1. THE ENERGY DESTINY OF MANKIND
Peak oil is an inconvenience. If you want to get scared about something, try "Peak Energy". That's the point where all energy sources, totaled together, reach their peak and begin a grim decline. Obviously, we're not at that point now, and we never will be, as I will explain in a moment.
The fact is, the solution is staring everybody right in the face: coal and nuclear. The reason the peak oilers can't get over the conceptual hurdle is that peak oil isn't about energy depletion. How could it be? Coal and nuclear aren't going to run out for a loong loong time, so there is no energy depletion problem. QED.
But wait, what about the wastes? you say, like Campbell and all those other patte-eating European twits from ALPO at their posh climate-controlled meetings in Switzerland. "We're afraid people might turn back to nuclear or coal… " Wake up Nimrods! Of course we're going to turn back to nuclear and coal.

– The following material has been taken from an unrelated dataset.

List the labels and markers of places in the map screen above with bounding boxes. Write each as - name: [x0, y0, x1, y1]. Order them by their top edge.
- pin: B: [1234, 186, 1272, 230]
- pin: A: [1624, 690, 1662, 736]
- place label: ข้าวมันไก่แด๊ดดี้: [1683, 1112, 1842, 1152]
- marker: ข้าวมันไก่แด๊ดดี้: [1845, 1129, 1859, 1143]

After all, what's the alternative? "Power-down" back into quaint eco-peasantry?
Peak Oil isn't a technical problem, it's an insane environmental agenda draping itself in the robes of science. Fact is, oil is only tangentially related to the whole concept. The core is that the greenies want to shrink the human "footprint" on the earth. That's greenie code for their elitist human mass extermination program. Sorry everbody, you all have to starve and die because coal and nuclear produce dangerous wastes, and, well, we just can't risk it. Somebody might get hurt.
These people are sick. Don 't believe me? Check out this from the "What to Do" flyer over at postcarbon.org:
• What and who "must" be saved.
• What and who "should" be saved.
• What and who "can" be saved.
• What and who "can't" be saved.
Print that out and distribute it to all your cool "in-the-know" PO greenie buddies. Can you believe that elitist crap? God help us all if those self-righteous stooges ever seize control. Sure the overlords who run the world now are a crew of vile greedy swine, but at least they have the decency to *try* to save us all.

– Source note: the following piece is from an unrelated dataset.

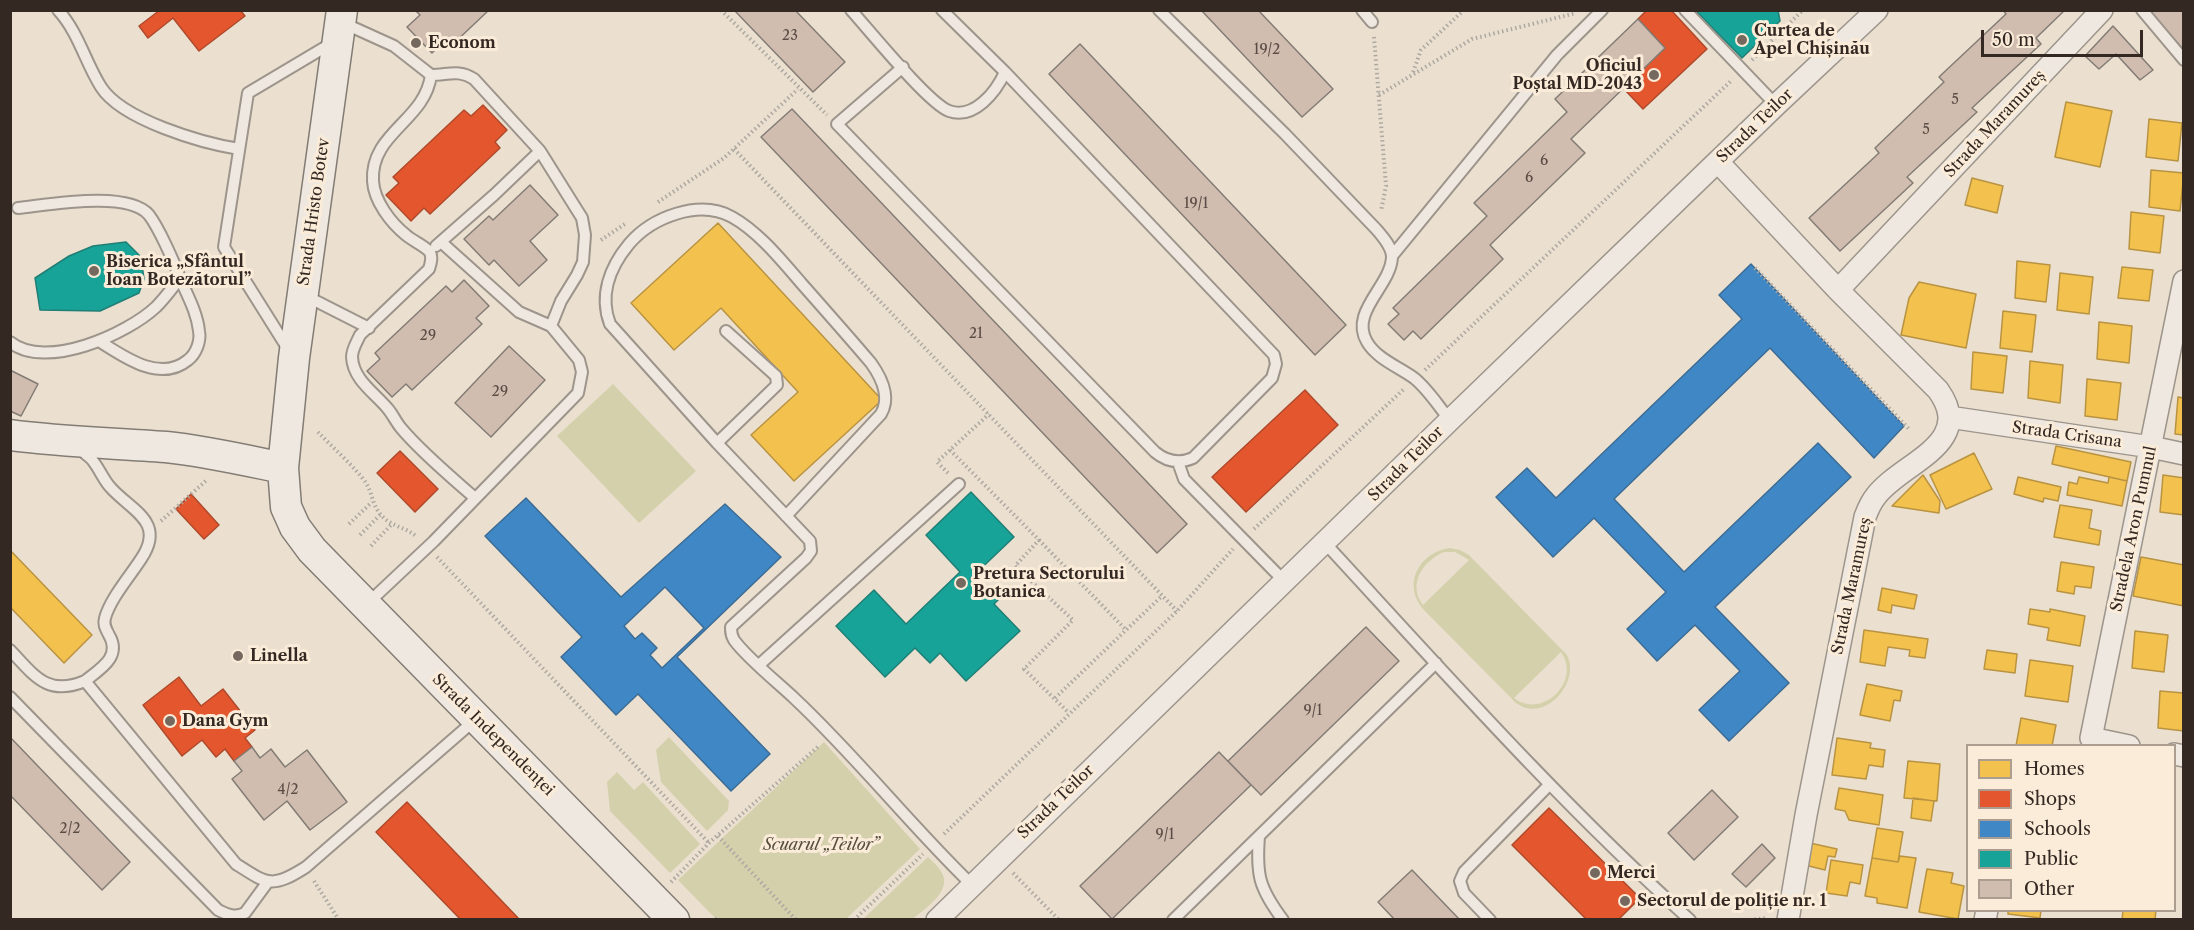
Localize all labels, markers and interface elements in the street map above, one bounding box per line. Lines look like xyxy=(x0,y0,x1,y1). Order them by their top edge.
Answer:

First it was global warming, then it was peak oil, next week it'll be something else. The main thing is to prepare for the inevitable "die-off" (read: "kill-off") by making sure everybody retreats back into a little hovel made out of old PET bottles, stops moving, and eats acorns because the greenies shut off that icky coal and nuclear.
Don't get me wrong. I myself lived a semi self-sufficient lifestyle in the country for about 5 years until just a few years ago. Oddly enough, I have a lot more practical experience than most people growing gardens, composting, butchering animals etc.
But I will tell you one thing: mankind did not come all this way, just to crawl back into a hole and retreat. Screw the earth. It's like the egg we hatched out of. We suck its resources dry, and then we step out of the nest and fly into the wild black yonder. As my hero, William S. Burroughs, said: man is an artifact designed for space travel. Can you imagine anything stupider than a being, hatched into an infinite universe, wringing its hands about the finiteness and limits of its environment?
I trust that our upcoming look at Titan, the hydrocarbon moon, will have a salutory effect on the imagination of the common man. With any luck, it'll be a PR disaster for the peak oil central committee, you know: "sending the people the 'wrong message' at this critical time" etc. etc.
We will never run out of hydrocarbons or energy, because they are the basic building blocks of the universe, and the universe is infinite. Yes, folks, contrary to the solemn word of ALPO, there is an infinite supply of energy. and all we have to do to tap it is stop listening to those cowards, and get focused.